Research Project: Managing Carbon and Nutrients in Midwestern U.S. Agroecosystems for Enhanced Soil Health and Environmental Quality

Location: Soil, Water & Air Resources Research

Title: Ten-year assessment encourages no-till for corn grain and stover harvest

Author
item OBRYCKI, JOHN - Orise Fellow
item Kovar, John
item Karlen, Douglas
item BIRRELL, STUART - Iowa State University

Submitted to: Agricultural and Environmental Letters
Publication Type: Peer Reviewed Journal
Publication Acceptance Date: 8/10/2018
Publication Date: 8/16/2018
Citation: Obrycki, J.F., Kovar, J.L., Karlen, D.L., Birrell, S.J. 2018. Ten-year assessment encourages no-till for corn grain and stover harvest. Agricultural and Environmental Letters. 3:1800034. https://doi.org/10.2134/ael2018.06.0034.
DOI: https://doi.org/10.2134/ael2018.06.0034

Interpretive Summary: Managing corn residues as grain yields increase, improving soil health, providing a sustainable supply of cellulosic feedstock, and increasing producer income are four interconnected research goals. This study examined 10-years of field research using chisel plow or no-tillage practices with moderate or high rates of crop residue harvest in a central Iowa USA field experiment. No-till practices increased return on investment (ROI) because of lower machinery costs. The results will be useful to producers, policymakers, conservationists, researchers, and any other group interested in tradeoffs associated with tillage and crop residue management in central IA, USA.

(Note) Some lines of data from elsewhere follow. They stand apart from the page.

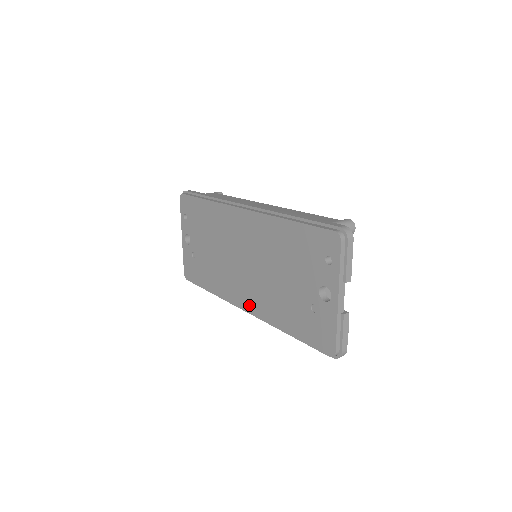
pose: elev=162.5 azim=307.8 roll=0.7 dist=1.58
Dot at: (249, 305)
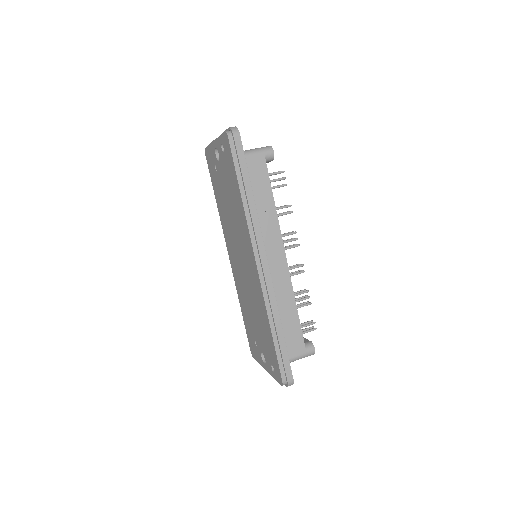
Dot at: (232, 265)
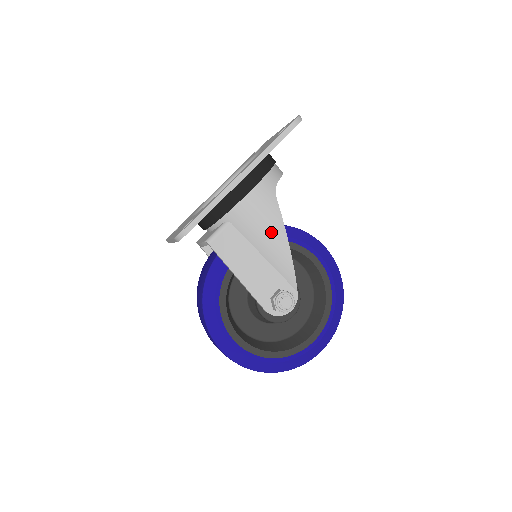
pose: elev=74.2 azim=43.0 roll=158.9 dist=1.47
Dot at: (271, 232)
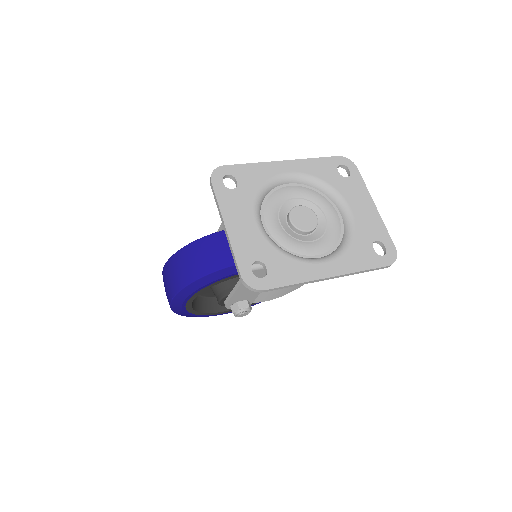
Dot at: occluded
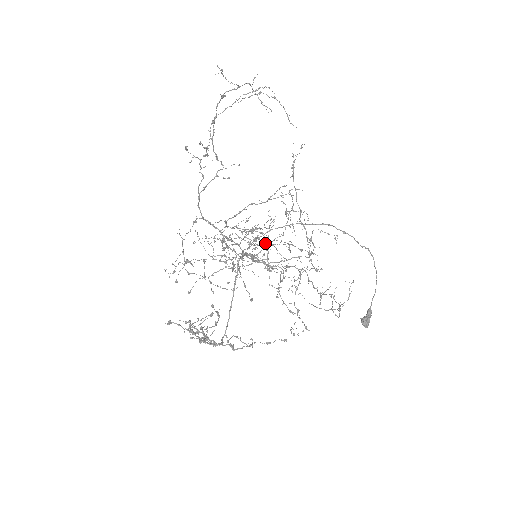
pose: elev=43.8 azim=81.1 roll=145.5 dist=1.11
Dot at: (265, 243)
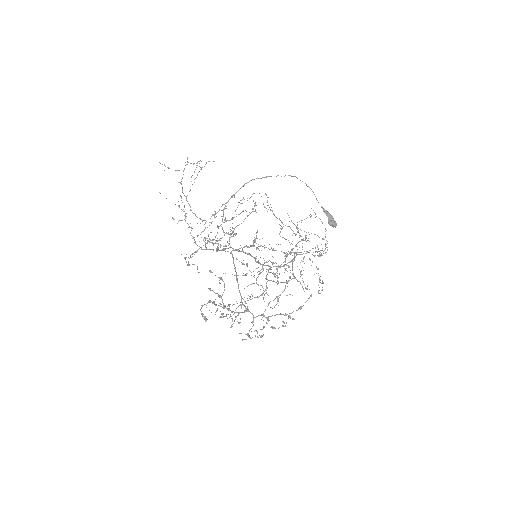
Dot at: occluded
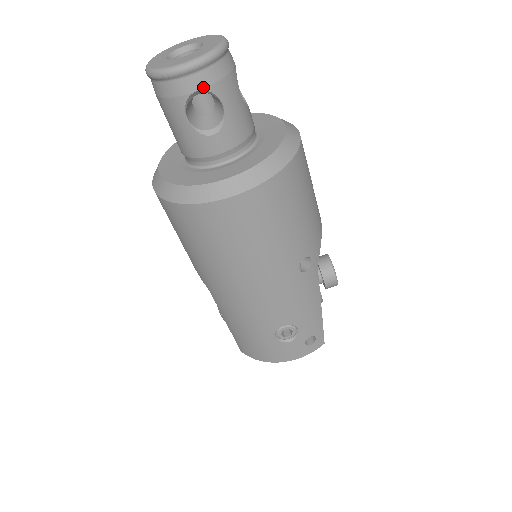
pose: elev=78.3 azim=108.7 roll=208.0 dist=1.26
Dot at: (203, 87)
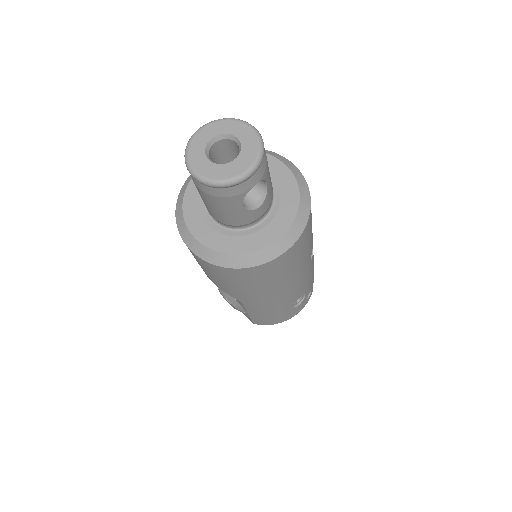
Dot at: (258, 180)
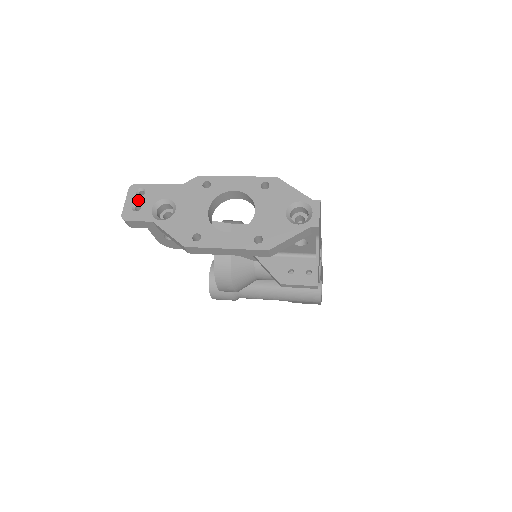
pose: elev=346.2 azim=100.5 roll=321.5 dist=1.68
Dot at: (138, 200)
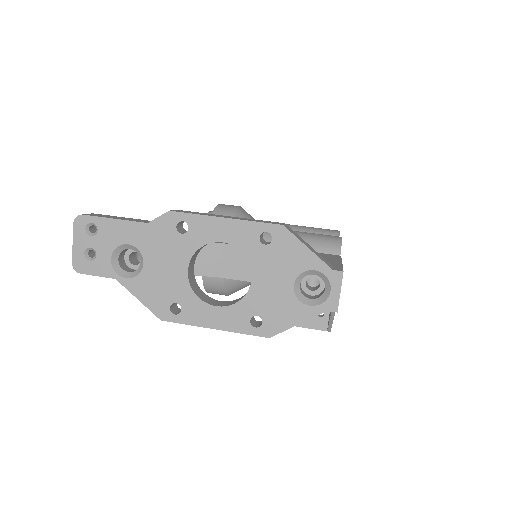
Dot at: (90, 243)
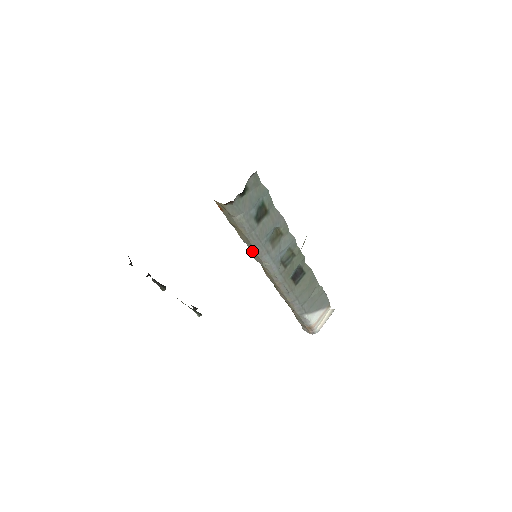
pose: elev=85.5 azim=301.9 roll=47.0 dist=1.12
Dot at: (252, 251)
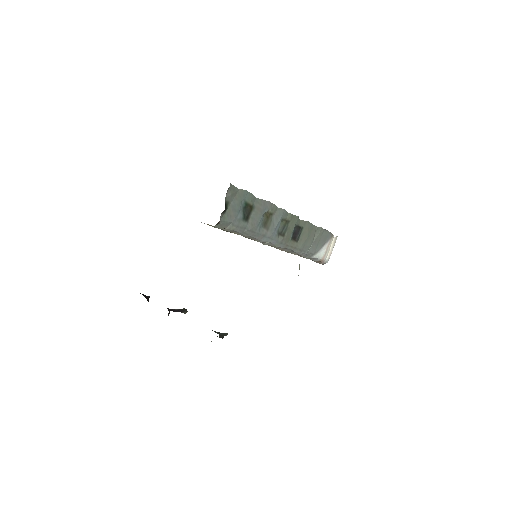
Dot at: occluded
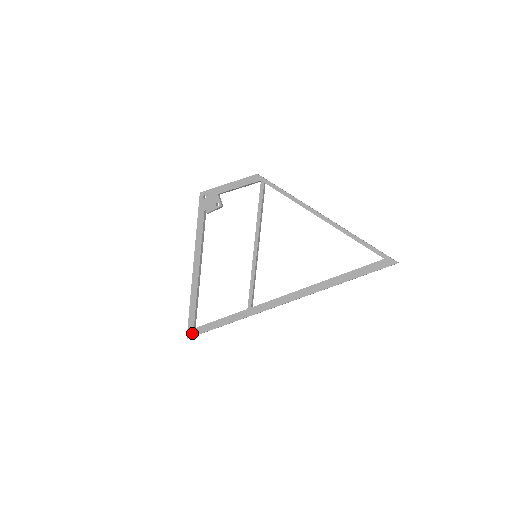
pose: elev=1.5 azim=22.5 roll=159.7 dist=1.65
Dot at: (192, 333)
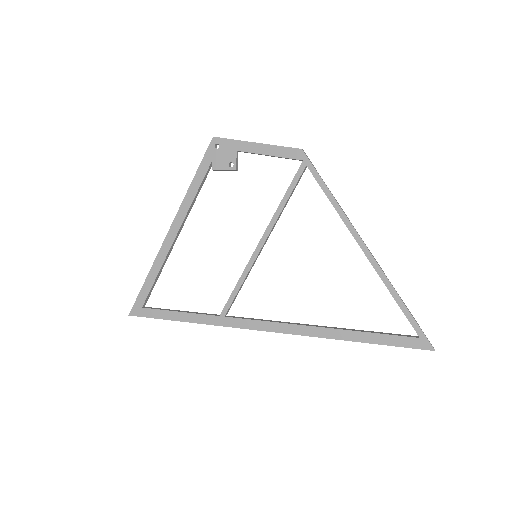
Dot at: (138, 312)
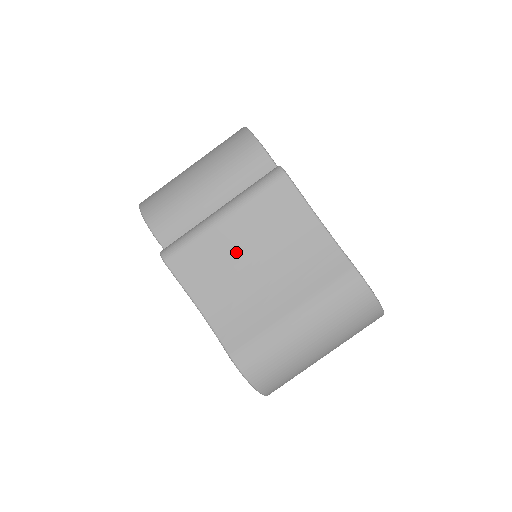
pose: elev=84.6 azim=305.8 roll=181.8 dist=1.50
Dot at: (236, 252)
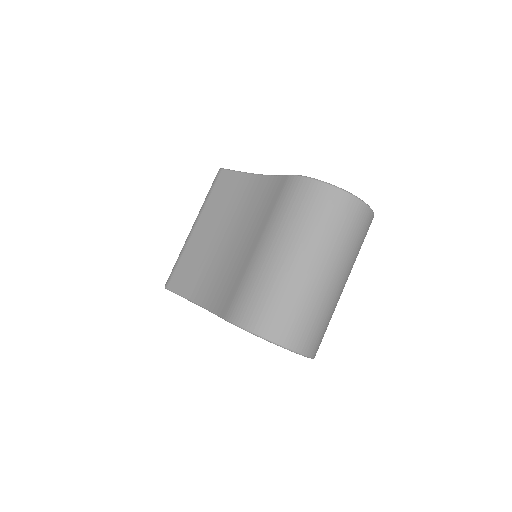
Dot at: (209, 242)
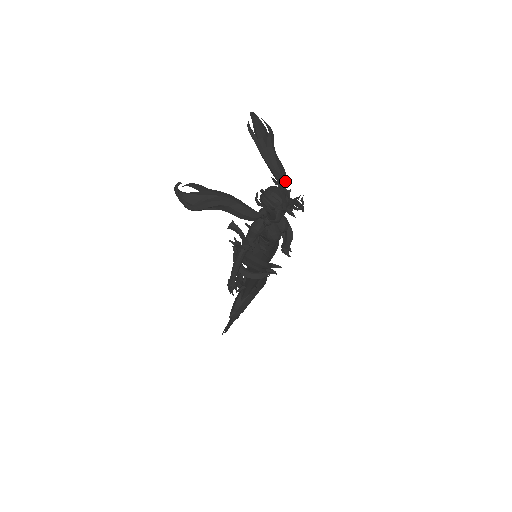
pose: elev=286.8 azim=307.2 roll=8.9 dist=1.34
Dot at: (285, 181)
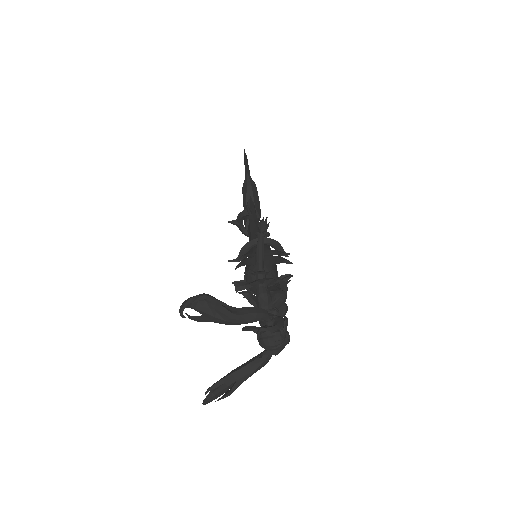
Dot at: (265, 317)
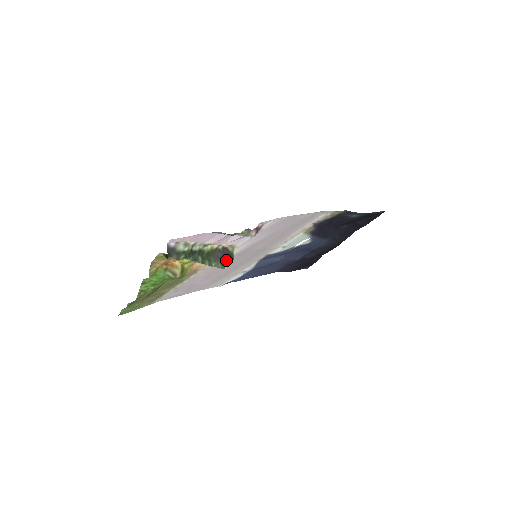
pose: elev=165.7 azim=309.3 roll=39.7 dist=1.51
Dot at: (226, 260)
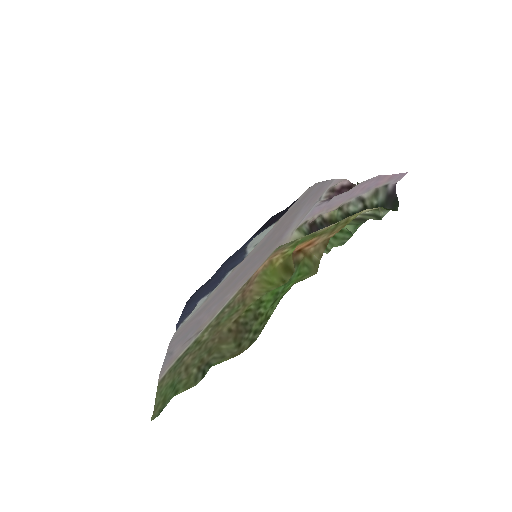
Dot at: occluded
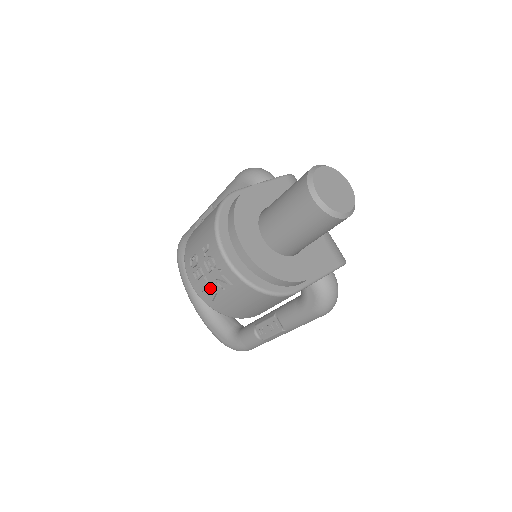
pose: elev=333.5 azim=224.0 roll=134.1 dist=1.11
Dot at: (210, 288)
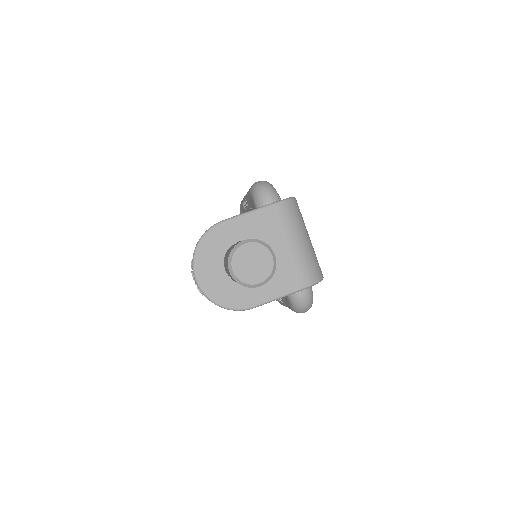
Dot at: occluded
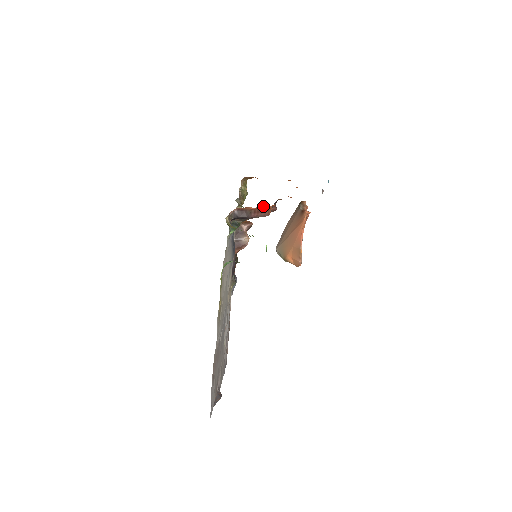
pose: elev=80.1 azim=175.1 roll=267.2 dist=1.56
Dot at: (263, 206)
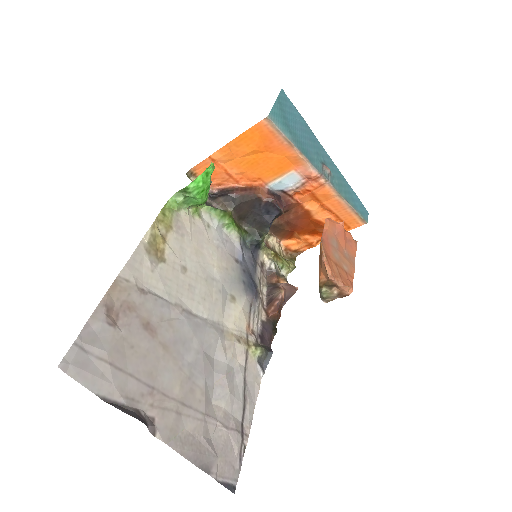
Dot at: (249, 186)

Technical Abstract: What tillage and stover harvest practices are best for managing corn (Zea mays L.) residue? Continuous corn grain yield response to either no-till or chisel plowing with two stover harvest rates (3.4 or 5.1 Mg ha-1 yr-1) was evaluated for ten years in central Iowa. Each tillage and stover removal combination was replicated four times. Year-to-year variation affected grain yield more than tillage practice or stover removal. Grain yields were not statistically different (p=0.33) between tillage systems. Including machinery costs made return on investment (ROI) for chisel plow and no-till equivalent even though no-till yields were numerically lower. Net stover income Mg-1 was 2 to 4 USD greater at the 3.4 versus 5.1 Mg ha-1 harvest rate because of more efficient harvesting. Among the four practices, no-till with 3.4 Mg ha-1 stover harvest met multiple goals including providing suitable corn grain yield, positive net income Mg-1 stover, and sufficient residues to protect the soil.